Trotzdem steht das Setting erst kurz vor den Spielen, oder?

Natürlich. Denn es war vor den letzten Spielen immer so, dass sich die Olympia-Bahn im Vergleich zum Zustand bei den ersten Trainingsfahrten enorm verändert hat. Meist war sie noch runder, mit noch weniger Eis, schneller und schwieriger zu fahren. Darauf müssen wir uns auch in Cortina einstellen. Wir kennen jetzt die Bahn – aber müssen sie uns im Februar trotzdem nochmal erarbeiten.

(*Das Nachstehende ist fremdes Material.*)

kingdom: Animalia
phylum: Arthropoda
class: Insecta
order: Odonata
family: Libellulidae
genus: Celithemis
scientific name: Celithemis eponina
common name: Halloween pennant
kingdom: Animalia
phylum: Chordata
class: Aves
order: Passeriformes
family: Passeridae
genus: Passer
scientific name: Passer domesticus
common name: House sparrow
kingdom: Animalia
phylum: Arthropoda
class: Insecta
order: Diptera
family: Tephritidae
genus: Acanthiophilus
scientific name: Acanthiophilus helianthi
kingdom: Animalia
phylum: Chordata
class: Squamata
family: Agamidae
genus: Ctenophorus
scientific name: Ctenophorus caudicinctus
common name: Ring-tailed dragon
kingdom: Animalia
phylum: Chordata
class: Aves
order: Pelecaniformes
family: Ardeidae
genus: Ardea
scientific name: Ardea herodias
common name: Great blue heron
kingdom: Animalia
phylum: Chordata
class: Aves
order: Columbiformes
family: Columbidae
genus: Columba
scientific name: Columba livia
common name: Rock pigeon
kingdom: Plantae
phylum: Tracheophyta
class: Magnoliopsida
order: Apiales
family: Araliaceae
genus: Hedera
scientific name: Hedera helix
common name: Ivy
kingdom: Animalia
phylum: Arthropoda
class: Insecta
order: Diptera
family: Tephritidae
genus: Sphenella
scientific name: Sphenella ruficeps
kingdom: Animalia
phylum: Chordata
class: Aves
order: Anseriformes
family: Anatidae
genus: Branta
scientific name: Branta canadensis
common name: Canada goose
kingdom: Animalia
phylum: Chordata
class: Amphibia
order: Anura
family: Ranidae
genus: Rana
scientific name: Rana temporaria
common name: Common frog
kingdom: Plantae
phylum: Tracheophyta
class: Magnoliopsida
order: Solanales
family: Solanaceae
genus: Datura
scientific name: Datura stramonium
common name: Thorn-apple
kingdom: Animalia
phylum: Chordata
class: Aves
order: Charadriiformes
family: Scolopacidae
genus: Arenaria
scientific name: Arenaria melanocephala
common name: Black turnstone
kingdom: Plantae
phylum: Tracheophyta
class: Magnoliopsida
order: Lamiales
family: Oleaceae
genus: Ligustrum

Wollen Sie bei der Generalprobe trotzdem auch gleich ein Zeichen in Richtung Ihres Konkurrenten Johannes Lochner senden?

Ach, diese ganzen Kampfansagen vom Hansi nehme ich gelassen zur Kenntnis. Ich bleibe da verbal gelassen – und schlage lieber auf der Bahn zurück.

Er geht als Gesamtweltcupsieger in die Saison, weil Sie Ihren Titel wegen des Dopingvergehens Ihres Anschiebers Simon Wulff abgeben mussten. Wie sehr hat Sie der Fall mitgenommen?

Wir wussten ja schon ein ganzes Stück vorher, dass uns das blühen wird. Als es im September rauskam, waren wir schon drei, vier Monate darauf vorbereitet. Es hat uns getroffen – aber es war wiederum auch fair. Auch wenn Johannes sich fragt, warum uns der Titel nicht auch im Vierer aberkannt wurde.

Was entgegnen Sie?

Es hat damals nach dem Test in Altenberg ewig gedauert, bis die Ergebnisse da waren. Hätten wir die Ergebnisse früher gehabt, wäre Simon im Vierer in Winterberg auch gar nicht mehr gefahren. Außerdem ist es auch nicht so, als hätten wir das besagte Rennen im Vierer mit Abstand gewonnen. Wir wurden im Zweier bestraft, diese Entscheidung finde ich vernünftig und fair.

Stachelt es Sie an, als Zweiter in die Saison zu gehen?

Normal war ich der Gejagte, das stimmt schon. Aber wir haben die WM gewonnen – und das ist für uns das Entscheidende. Ich hab gefühlt schon tausend von diesen goldenen Kugeln zuhause stehen, da soll der Hansi die eine doch haben. Ich will dafür sorgen, dass es seine letzte ist (lacht).

Er schielt auch auf die goldene Olympia-Medaille.

Da darf er gerne schielen. Ich habe sie fest im Visier. So sicher, wie er sich überall präsentiert, sollte er sich nicht sein.

Und dann, nach ihren fünften Olympischen Spielen, ist Schluss?

Eine Olympia-Saison ist immer „all in“. Alles, auch die Sponsorenverträge, sind ausgerichtet bis 22. Februar – es gibt noch keine Überlegungen für danach. Sicher ist nur, dass meine Familie ein Wörtchen mitreden will.